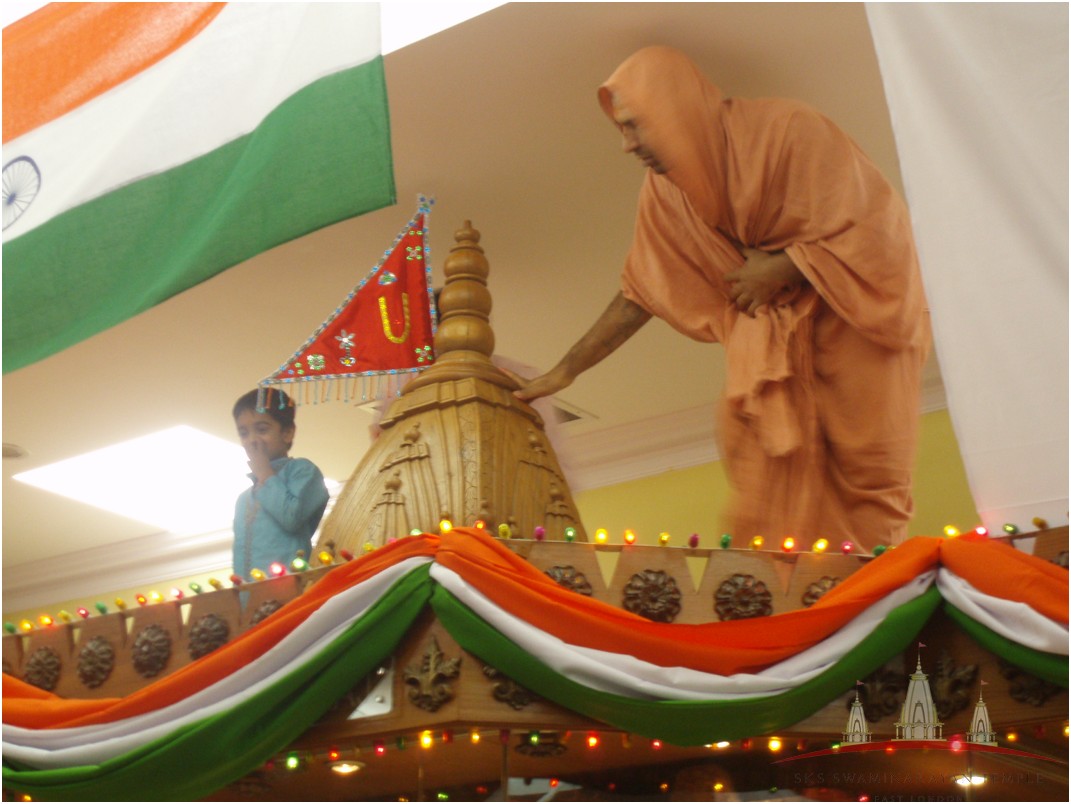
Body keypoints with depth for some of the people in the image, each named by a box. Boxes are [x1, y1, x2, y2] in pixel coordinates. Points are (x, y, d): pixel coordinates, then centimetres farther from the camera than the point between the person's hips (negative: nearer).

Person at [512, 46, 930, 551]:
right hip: (771, 323, 4)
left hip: (853, 304, -4)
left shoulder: (787, 131, -20)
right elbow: (640, 289, 3)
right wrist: (565, 370, 2)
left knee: (867, 468, -6)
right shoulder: (663, 188, -3)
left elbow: (871, 226, -20)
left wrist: (779, 269, -20)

.....

■ Problem statement:
Set out all of the material above as a numbered list with one line per item, skipping blank lines and leaving the picture out.

■ Response to this task:
1. Body keypoints with depth for some of the people in the image, each named by a box. Boxes are [x1, y1, x2, y2] in pixel coordinates. Points are (x, y, d): pixel coordinates, then centimetres farther from the camera than the point between the person's hips (negative: nearer).
2. Person at [512, 46, 930, 551]:
3. right hip: (771, 323, 4)
4. left hip: (853, 304, -4)
5. left shoulder: (787, 131, -20)
6. right elbow: (640, 289, 3)
7. right wrist: (565, 370, 2)
8. left knee: (867, 468, -6)
9. right shoulder: (663, 188, -3)
10. left elbow: (871, 226, -20)
11. left wrist: (779, 269, -20)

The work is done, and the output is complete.